Excerpted records below:
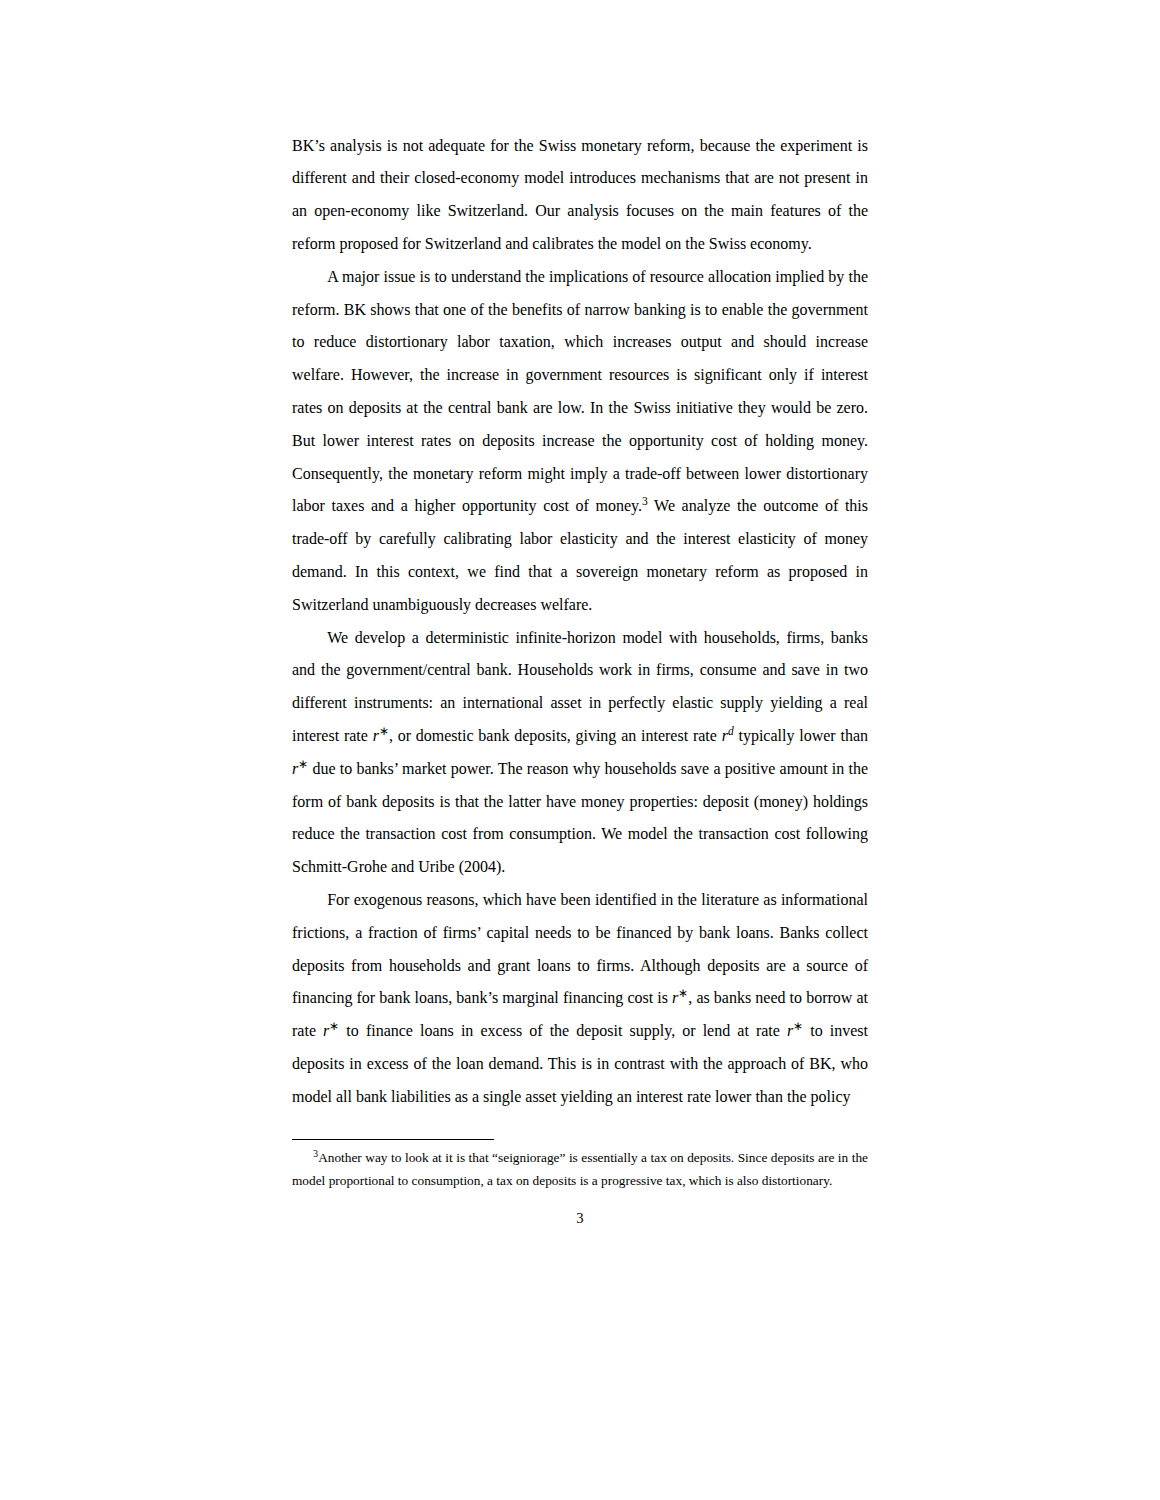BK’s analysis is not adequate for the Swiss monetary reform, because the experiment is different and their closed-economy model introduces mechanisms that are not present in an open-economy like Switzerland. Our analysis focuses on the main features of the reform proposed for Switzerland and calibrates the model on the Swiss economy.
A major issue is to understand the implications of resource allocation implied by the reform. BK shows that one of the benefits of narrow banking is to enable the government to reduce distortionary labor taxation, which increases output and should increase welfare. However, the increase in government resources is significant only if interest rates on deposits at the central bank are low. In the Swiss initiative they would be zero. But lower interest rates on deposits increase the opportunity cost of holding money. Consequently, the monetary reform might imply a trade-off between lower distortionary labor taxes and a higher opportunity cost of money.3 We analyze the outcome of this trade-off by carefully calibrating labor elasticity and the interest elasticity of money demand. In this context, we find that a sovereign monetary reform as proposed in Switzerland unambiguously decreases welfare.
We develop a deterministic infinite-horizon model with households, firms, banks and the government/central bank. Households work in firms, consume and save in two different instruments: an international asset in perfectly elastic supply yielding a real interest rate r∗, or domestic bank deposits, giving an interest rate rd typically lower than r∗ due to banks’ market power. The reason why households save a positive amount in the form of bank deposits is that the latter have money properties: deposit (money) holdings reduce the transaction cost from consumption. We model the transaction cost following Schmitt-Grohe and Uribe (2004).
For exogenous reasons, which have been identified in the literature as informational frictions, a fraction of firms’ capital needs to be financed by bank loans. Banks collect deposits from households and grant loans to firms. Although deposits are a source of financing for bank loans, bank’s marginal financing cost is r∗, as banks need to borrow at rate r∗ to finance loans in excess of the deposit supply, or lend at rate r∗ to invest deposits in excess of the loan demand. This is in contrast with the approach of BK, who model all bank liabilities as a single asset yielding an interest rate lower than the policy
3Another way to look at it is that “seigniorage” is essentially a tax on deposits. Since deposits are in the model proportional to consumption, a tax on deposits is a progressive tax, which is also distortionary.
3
End of Excerpted records.
What to produce
Find every line in the records that contains the word "with"; copy those lines.

Solution to this problem
We develop a deterministic infinite-horizon model with households, firms, banks and the government/central bank. Households work in firms, consume and save in two different instruments: an international asset in perfectly elastic supply yielding a real interest rate r∗, or domestic bank deposits, giving an interest rate rd typically lower than r∗ due to banks’ market power. The reason why households save a positive amount in the form of bank deposits is that the latter have money properties: deposit (money) holdings reduce the transaction cost from consumption. We model the transaction cost following Schmitt-Grohe and Uribe (2004).
For exogenous reasons, which have been identified in the literature as informational frictions, a fraction of firms’ capital needs to be financed by bank loans. Banks collect deposits from households and grant loans to firms. Although deposits are a source of financing for bank loans, bank’s marginal financing cost is r∗, as banks need to borrow at rate r∗ to finance loans in excess of the deposit supply, or lend at rate r∗ to invest deposits in excess of the loan demand. This is in contrast with the approach of BK, who model all bank liabilities as a single asset yielding an interest rate lower than the policy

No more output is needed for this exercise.